• EXERCISE GOAL
Duplicate the Everton fixture preview below from "Last season: EVE 1-1 tot" to "such exuberant form.", word for word.

• PAGE EXTRACT

· · ·

Everton’s tricky fixtures continue. As we noted in our Chelsea preview, the champions thoroughly dismantled Everton in both fixtures last season, racking up an 8-0 aggregate score across their two matchups. Things may not be quite so easy this time around with Everton’s new look-team but I still fancy Chelsea to come away with a result.

Spurs (H): 22 games played in PL, 8w Everton, 19d, 23w Spurs

Last season: EVE 1-1 tot / TOT 3-2 eve

Gameweek 4 sees Spurs rock up at Goodison for a game which might be tougher than the past history would suggest. As they only won by a 1 goal margin on aggregate last term, much depends on whether Koeman sets out his stall to contain or assault a Spurs team that ended last season in such exuberant form.

Man Utd (a): 50 games played in PL, 8w Everton, 9d, 33w Man Utd

Last season: EVE 1-1 mnu / MNU 1-1 eve

A game which was historically David Moyes donating 6 points to United looks a bit different these days. The next edition will have added spice, with Lukaku facing his former club and, conversely, Rooney returning to Old Trafford as an Everton player once more – expect Sky Sports to trail this “drama” heavily in the run up to the match. Ex-United man Keane may also have added incentive to try to shut his old club out. However, I wouldn’t bet against both attacking threats registering some sort of contribution in the game.

The key players

Chef and I picked out 3 key players each.

· · ·

Stored data entries
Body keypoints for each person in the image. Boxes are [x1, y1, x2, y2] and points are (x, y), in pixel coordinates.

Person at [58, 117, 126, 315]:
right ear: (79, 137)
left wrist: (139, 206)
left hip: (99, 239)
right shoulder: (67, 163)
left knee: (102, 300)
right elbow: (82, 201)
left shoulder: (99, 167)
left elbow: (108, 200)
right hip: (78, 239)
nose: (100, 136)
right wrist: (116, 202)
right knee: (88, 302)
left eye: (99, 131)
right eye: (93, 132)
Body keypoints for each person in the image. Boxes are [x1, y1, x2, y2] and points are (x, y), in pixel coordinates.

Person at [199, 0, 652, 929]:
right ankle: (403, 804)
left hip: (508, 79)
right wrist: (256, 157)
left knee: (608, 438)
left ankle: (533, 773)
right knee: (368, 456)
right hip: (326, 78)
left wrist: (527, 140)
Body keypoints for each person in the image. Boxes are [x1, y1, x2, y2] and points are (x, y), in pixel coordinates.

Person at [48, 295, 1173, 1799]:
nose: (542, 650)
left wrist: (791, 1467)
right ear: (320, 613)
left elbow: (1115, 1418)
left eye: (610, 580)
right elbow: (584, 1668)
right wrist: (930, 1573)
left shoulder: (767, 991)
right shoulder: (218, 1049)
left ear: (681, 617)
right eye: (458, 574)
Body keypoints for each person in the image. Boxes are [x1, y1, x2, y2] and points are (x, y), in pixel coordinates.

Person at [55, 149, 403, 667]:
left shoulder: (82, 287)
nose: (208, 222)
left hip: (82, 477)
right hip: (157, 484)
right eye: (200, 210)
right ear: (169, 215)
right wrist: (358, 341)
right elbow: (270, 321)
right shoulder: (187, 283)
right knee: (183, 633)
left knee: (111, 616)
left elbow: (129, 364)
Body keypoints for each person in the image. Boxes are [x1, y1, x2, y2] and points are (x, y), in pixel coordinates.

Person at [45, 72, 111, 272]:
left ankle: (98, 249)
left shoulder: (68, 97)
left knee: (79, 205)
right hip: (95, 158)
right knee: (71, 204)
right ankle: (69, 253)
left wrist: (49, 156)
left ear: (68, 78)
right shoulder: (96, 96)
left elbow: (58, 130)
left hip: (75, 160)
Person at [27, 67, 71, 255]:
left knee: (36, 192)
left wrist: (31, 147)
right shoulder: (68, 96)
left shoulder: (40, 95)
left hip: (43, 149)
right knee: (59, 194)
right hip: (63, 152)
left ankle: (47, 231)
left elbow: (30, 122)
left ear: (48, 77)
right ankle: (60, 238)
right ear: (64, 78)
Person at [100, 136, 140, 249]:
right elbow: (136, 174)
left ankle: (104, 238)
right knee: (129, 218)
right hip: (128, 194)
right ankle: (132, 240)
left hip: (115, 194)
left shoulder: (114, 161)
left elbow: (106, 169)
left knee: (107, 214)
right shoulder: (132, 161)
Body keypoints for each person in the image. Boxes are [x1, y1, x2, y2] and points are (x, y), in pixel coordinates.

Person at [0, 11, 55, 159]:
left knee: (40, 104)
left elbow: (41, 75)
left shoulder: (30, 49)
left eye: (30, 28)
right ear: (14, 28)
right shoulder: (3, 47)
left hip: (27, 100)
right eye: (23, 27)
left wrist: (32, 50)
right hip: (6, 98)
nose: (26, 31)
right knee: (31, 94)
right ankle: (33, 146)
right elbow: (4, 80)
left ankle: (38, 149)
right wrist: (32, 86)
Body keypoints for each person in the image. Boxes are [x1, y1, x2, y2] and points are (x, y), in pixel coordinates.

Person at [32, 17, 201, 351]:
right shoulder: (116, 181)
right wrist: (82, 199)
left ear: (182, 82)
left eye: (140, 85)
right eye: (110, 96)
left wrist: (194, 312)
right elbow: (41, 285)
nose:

· · ·

• ANSWER
Last season: EVE 1-1 tot / TOT 3-2 eve

Gameweek 4 sees Spurs rock up at Goodison for a game which might be tougher than the past history would suggest. As they only won by a 1 goal margin on aggregate last term, much depends on whether Koeman sets out his stall to contain or assault a Spurs team that ended last season in such exuberant form.